## Instructions to follow
Reproduce the passage of the Something Wild review starting with "If you rolled" and going on through "a bit boring.".
---- Text segment
Criterion Corner: Something Wild (#563)

Stop me if you’ve heard this one before: a conventional yuppie who, if you look at him from the right angle, reveals a streak of disaffection with his life bumps into a free-spirited young woman. She introduces him to the wild side of life, and they embark on a whirlwind romance. All together now: can you say “Manic Pixie Dream Girl”?

If you rolled your eyes at this, rest assured: that was pretty much my first reaction to Jonathan Demme’s Something Wild – so much so that after about half an hour I ejected the Blu-ray and watched something else instead. For those first 20-30 minutes, I felt more and more that I really didn’t need yet another take on that particular well-worn cliché. Charlie Driggs (Jeff Daniels) and Lulu (Melanie Griffith), as she calls herself to begin with, weren’t endearing to me: I found them and their idea of what breaking free from convention looked like grating. It’s one thing to watch teenagers who believe they’re the first ever to break free from the bonds of social mores; it’s quite another to watch two supposedly grown-up people behaving like those teenagers. There’s something to it that is smug and self-satisfied and, frankly, a bit boring.
--------
---- Information shown
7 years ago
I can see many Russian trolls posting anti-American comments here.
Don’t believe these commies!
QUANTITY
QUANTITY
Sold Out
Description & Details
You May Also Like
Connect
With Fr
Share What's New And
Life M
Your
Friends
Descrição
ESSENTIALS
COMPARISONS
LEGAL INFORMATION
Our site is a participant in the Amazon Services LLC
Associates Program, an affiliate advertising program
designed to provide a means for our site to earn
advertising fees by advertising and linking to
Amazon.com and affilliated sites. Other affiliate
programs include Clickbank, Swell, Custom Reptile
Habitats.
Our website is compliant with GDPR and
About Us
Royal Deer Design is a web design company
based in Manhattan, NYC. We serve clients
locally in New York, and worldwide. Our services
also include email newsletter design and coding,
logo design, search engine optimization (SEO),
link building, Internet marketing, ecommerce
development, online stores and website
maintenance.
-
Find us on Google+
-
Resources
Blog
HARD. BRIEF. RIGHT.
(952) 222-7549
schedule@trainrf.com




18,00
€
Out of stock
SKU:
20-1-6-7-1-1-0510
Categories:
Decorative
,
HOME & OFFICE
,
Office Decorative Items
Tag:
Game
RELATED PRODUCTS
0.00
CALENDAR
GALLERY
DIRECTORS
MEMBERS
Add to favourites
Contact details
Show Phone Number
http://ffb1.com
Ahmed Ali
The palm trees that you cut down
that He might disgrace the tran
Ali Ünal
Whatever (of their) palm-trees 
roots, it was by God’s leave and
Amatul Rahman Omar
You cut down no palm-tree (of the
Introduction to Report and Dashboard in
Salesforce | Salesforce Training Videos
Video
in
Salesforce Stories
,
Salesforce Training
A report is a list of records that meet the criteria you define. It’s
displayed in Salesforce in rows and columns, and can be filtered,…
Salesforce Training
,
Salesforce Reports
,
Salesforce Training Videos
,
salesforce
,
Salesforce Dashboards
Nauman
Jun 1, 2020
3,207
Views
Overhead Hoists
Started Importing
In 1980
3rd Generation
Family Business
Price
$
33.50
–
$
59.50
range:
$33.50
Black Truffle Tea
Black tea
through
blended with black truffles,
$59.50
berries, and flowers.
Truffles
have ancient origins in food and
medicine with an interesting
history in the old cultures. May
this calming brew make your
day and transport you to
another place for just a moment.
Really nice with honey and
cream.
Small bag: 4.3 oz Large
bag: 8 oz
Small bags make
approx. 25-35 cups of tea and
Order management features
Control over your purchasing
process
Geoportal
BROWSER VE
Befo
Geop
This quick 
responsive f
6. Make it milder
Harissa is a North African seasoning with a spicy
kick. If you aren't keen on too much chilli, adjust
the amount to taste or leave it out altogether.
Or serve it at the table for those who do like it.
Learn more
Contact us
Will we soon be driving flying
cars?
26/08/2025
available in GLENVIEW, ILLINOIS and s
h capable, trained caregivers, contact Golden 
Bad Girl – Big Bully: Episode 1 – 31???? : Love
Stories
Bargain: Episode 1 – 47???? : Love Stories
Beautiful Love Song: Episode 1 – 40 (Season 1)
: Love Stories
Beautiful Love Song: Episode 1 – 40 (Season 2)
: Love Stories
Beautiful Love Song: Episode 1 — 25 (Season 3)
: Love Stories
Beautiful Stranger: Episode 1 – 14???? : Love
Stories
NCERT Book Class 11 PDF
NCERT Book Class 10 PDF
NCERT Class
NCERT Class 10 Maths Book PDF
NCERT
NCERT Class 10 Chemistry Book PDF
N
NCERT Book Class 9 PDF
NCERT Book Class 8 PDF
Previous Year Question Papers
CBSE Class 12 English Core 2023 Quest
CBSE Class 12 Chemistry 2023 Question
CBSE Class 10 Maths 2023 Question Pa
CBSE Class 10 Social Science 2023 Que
--------
## Result
If you rolled your eyes at this, rest assured: that was pretty much my first reaction to Jonathan Demme’s Something Wild – so much so that after about half an hour I ejected the Blu-ray and watched something else instead. For those first 20-30 minutes, I felt more and more that I really didn’t need yet another take on that particular well-worn cliché. Charlie Driggs (Jeff Daniels) and Lulu (Melanie Griffith), as she calls herself to begin with, weren’t endearing to me: I found them and their idea of what breaking free from convention looked like grating. It’s one thing to watch teenagers who believe they’re the first ever to break free from the bonds of social mores; it’s quite another to watch two supposedly grown-up people behaving like those teenagers. There’s something to it that is smug and self-satisfied and, frankly, a bit boring.